Mortgages

Single mum who has paid £91,000 extra on her mortgage told she ‘can’t afford’ cheaper deal


Rebecca Wendel says her monthly mortgage payments are now £2,150 and with a rate of 9.79%, up from £1,049 in August 2022 when she was paying 6.75%

Mortgage prisoner Rebecca Wendel is now paying 9.79% interest on her mortgage(Supplied)

A single mother-of-four has had to pay more than £91,000 extra on her mortgage after she became trapped on high rates.

Rebecca Wendel, a self-employed hairdresser, aged 46, from Leeds, is a mortgage prisoner who is now paying 9.79% interest. Mortgage prisoners took out loans before the financial crisis – when lending rules weren’t as tight – with lenders that went on to fail such as Northern Rock.




Many of the loans were later sold to firms that are not mortgage lenders and are not able to offer them cheaper products. Mortgage prisoners are also often rejected when they apply for cheaper mortgages elsewhere because they now don’t meet strict borrowing criteria introduced in 2014.

Ms Wendel says her monthly payments are now £2,150, up from £1,049 in August 2022 when she was paying 6.75%. In comparison, the average two-year fixed mortgage rate today is 5.78%, while the average five-year fix is 5.34%, according to Moneyfacts.
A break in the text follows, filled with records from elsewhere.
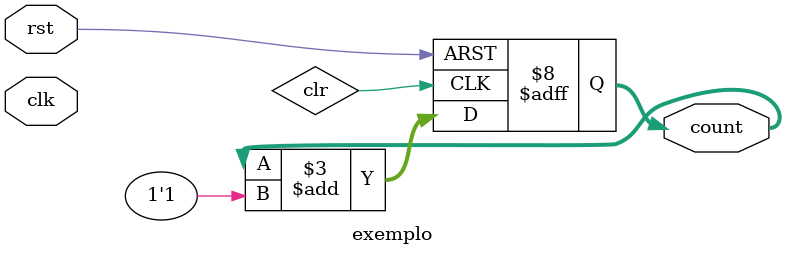
<source format=v>
module exemplo (clk, rst, count);
    input clk, rst;
    output[2:0]count;
        reg sinal;
        always@(posedge clr or posedge rst)begin
            if(rst == 1'b1)begin
                count <= 3'h0; sinal <= 0;
            end else begin
                count <= count + 1'b1;
                if(count == 3'd5)begin
                    sinal <= 1'b1;
                end else begin
                    sinal <= 1'b0;
                end

            end
        end
endmodule
</source>
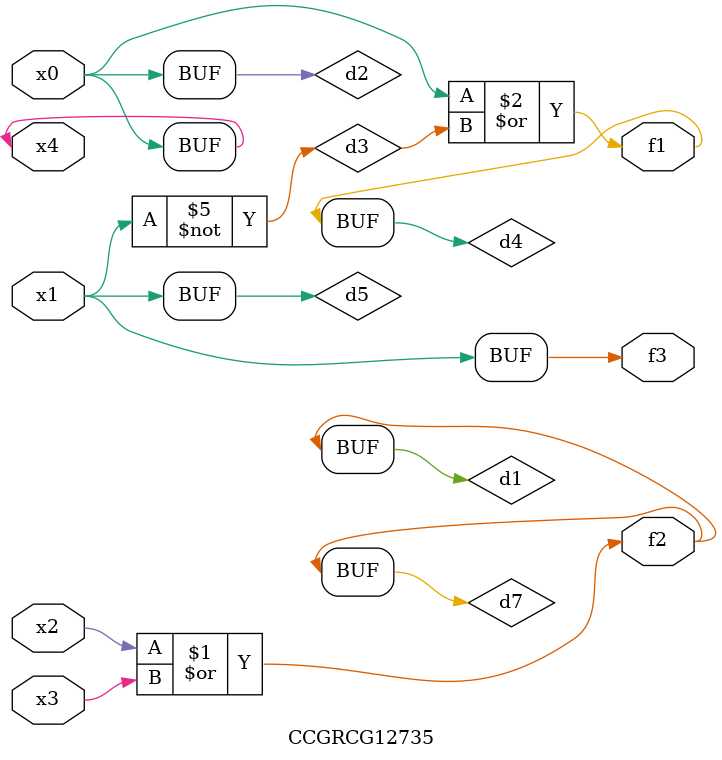
<source format=v>
module CCGRCG12735(
	input x0, x1, x2, x3, x4,
	output f1, f2, f3
);

	wire d1, d2, d3, d4, d5, d6, d7;

	or (d1, x2, x3);
	buf (d2, x0, x4);
	not (d3, x1);
	or (d4, d2, d3);
	not (d5, d3);
	nand (d6, d1, d3);
	or (d7, d1);
	assign f1 = d4;
	assign f2 = d7;
	assign f3 = d5;
endmodule

</source>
Rebecca Wendel has been paying over-the-odds on her mortgage(Supplied)

There are more than 200,000 mortgage prisoners in the UK and Martin Lewis estimates the Government has made more than £2.4billon from selling these loans. Law firm Harcus Parker, which represents more than 10,000 mortgage prisoners, has secured a trial at the High Court against TSB to determine whether the bank financially exploited its Whistletree mortgage prisoner customers.
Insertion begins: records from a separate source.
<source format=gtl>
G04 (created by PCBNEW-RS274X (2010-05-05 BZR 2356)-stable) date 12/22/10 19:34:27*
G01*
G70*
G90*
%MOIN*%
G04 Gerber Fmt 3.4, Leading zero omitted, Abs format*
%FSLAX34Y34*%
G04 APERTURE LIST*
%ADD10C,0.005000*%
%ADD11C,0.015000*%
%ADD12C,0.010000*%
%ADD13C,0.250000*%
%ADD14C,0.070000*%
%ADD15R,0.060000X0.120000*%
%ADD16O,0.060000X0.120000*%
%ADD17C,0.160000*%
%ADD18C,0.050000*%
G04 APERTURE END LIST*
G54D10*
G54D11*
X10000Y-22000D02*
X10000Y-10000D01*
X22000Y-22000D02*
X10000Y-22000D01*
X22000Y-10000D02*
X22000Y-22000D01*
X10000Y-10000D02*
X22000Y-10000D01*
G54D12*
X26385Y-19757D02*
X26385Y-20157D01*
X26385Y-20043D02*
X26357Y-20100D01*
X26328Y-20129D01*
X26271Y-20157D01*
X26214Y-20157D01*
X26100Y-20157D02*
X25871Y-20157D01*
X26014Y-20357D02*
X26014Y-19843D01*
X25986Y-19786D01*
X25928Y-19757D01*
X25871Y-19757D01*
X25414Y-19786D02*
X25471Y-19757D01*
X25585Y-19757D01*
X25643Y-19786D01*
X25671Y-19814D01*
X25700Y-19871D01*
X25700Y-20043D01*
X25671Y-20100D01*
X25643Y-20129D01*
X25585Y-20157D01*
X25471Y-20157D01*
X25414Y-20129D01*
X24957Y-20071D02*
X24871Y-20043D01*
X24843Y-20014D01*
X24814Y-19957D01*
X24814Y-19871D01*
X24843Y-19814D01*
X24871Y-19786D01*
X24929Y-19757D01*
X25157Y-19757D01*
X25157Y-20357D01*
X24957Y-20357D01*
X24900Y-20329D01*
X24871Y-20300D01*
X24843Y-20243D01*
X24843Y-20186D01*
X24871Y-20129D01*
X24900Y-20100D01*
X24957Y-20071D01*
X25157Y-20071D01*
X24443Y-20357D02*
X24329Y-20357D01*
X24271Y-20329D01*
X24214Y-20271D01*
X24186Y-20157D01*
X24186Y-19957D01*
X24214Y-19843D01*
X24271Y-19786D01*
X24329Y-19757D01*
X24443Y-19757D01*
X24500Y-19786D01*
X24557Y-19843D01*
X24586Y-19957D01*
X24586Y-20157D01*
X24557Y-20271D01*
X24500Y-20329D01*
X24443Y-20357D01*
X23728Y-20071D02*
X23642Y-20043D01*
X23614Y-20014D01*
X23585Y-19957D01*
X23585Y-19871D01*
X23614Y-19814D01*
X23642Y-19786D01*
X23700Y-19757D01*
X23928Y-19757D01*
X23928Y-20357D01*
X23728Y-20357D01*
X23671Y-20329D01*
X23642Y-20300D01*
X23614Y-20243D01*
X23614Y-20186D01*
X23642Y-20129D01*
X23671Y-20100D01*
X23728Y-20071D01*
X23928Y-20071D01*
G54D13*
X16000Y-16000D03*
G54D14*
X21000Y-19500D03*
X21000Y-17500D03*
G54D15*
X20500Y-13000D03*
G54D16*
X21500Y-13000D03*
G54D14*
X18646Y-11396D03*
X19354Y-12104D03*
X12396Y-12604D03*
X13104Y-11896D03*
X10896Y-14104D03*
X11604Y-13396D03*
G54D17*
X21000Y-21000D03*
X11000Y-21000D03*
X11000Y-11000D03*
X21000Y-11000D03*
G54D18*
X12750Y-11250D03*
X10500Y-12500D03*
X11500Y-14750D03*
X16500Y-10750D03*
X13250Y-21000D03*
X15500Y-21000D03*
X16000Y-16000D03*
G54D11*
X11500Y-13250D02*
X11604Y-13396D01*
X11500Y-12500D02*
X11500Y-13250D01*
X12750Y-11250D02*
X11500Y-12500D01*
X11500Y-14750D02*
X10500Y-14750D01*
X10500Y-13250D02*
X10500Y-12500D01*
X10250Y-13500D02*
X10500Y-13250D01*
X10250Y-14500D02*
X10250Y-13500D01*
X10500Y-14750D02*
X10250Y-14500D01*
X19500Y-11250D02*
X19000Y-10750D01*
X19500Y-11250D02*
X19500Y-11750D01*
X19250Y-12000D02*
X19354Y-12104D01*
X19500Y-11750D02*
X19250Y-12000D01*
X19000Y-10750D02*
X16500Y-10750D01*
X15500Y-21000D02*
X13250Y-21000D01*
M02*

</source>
The law firm, which is running a no win, no fee group litigation claim, believes that if the trial is successful, it could set a precedent for all mortgage prisoners. Ms Wendel is not a TSB customer but will be watching the outcome carefully to see what it could potentially mean for other mortgage prisoners.

Ms Wendel said: “It makes me feel angry that I’ve paid so much extra money and makes me all the more adamant that this needs to be sorted out. If I can get the money back it would go straight off my mortgage, and enable me to access a normal mortgage. I’d be about £1,000 better off each month, and that’s life changing for somebody like me.

“The money would also enable me to stay where I am. At the moment I’m still 50/50 about putting the house up for sale. Part of me feels that’s giving up. But equally, I can’t afford to keep doing what I’m doing. My kids haven’t had a childhood – they haven’t been able to do things with their mother that they would normally do.”